🤖 AI Summary
Discrete-time linear time-invariant (LTI) systems face privacy leakage risks when adversaries possess prior knowledge—such as system steady-state statistics—enabling inference of sensitive states.
Method: This paper introduces the Pointwise Maximum Leakage (PML) privacy metric—the first to precisely quantify worst-case privacy loss—and establishes its theoretical connections with differential privacy and mutual information privacy. Integrating control theory and information theory, we develop a computationally tractable PML-aware design framework, deriving necessary and sufficient conditions for PML compliance and constructive synthesis methods. From the PML perspective, we reformulate the Kalman filtering estimation error lower bound, yielding an explicit analytical lower bound on the steady-state error covariance in terms of PML parameters.

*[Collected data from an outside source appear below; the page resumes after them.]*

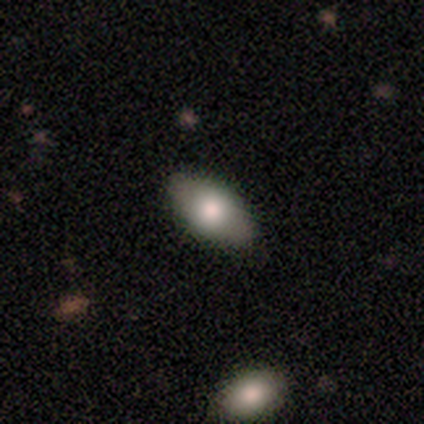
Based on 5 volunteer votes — Smooth or featured? 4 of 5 (80%) said smooth. How rounded? 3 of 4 (75%) said in between. Merging? 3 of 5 (60%) said none.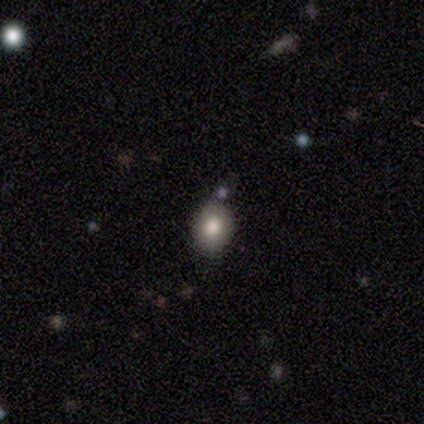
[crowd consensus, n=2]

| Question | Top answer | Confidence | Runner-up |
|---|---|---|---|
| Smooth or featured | smooth | 100% | — |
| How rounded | round | 50% | tied: in between (50%) |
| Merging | none | 100% | — |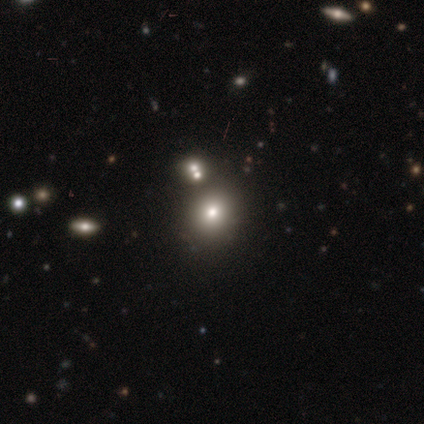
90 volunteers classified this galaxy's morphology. type=smooth (58%); roundness=round (69%); merging=none (81%).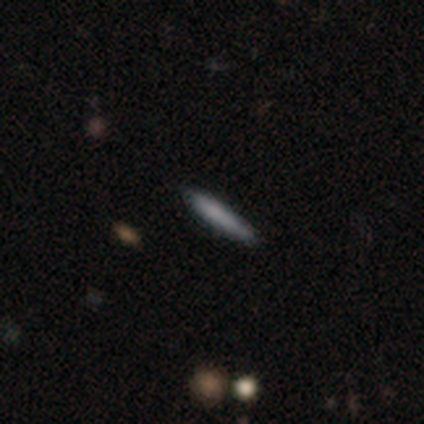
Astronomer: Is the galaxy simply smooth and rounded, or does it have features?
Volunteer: smooth — 70%.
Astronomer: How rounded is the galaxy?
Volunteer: cigar-shaped — 100%.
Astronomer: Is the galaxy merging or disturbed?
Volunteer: none — 62%.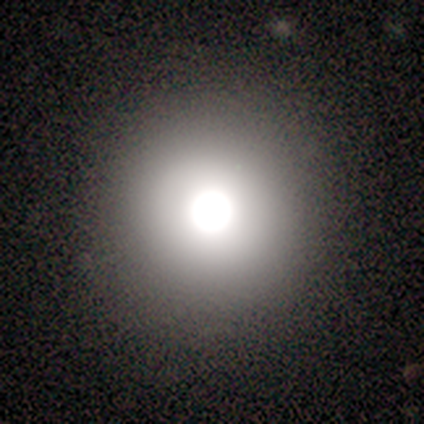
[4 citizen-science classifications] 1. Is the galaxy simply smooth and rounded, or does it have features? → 50% smooth, 25% featured or disk, 25% star or artifact.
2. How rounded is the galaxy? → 100% round, 0% in between, 0% cigar-shaped.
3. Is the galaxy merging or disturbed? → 100% none, 0% minor disturbance, 0% major disturbance, 0% merger.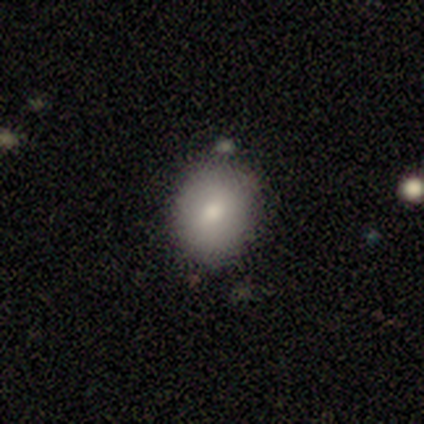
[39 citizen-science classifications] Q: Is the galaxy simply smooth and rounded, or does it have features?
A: smooth — 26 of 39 (67%).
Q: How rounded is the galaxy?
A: round — 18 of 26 (69%).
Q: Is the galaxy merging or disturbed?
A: none — 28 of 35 (80%).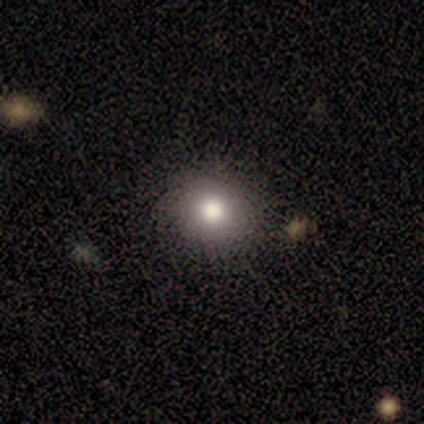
Smooth or featured? 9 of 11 (82%) said smooth. How rounded? 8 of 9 (89%) said round. Merging? 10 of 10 (100%) said none.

Results: The framework is validated on a distributed sensing application in smart buildings, demonstrating both theoretical soundness and practical efficacy in balancing privacy and estimation performance.
📝 Abstract
For systems whose states implicate sensitive information, their privacy is of great concern. While notions like differential privacy have been successfully introduced to dynamical systems, it is still unclear how a system's privacy can be properly protected when facing the challenging yet frequently-encountered scenario where an adversary possesses prior knowledge, e.g., the steady state, of the system. This paper presents a new systematic approach to protect the privacy of a discrete-time linear time-invariant system against adversaries knowledgeable of the system's prior information. We employ a tailored emph{pointwise maximal leakage (PML) privacy} criterion. PML characterizes the worst-case privacy performance, which is sharply different from that of the better-known mutual-information privacy. We derive necessary and sufficient conditions for PML privacy and construct tractable design procedures. Furthermore, our analysis leads to insight into how PML privacy, differential privacy, and mutual-information privacy are related. We then revisit Kalman filters from the perspective of PML privacy and derive a lower bound on the steady-state estimation-error covariance in terms of the PML parameters. Finally, the derived results are illustrated in a case study of privacy protection for distributed sensing in smart buildings.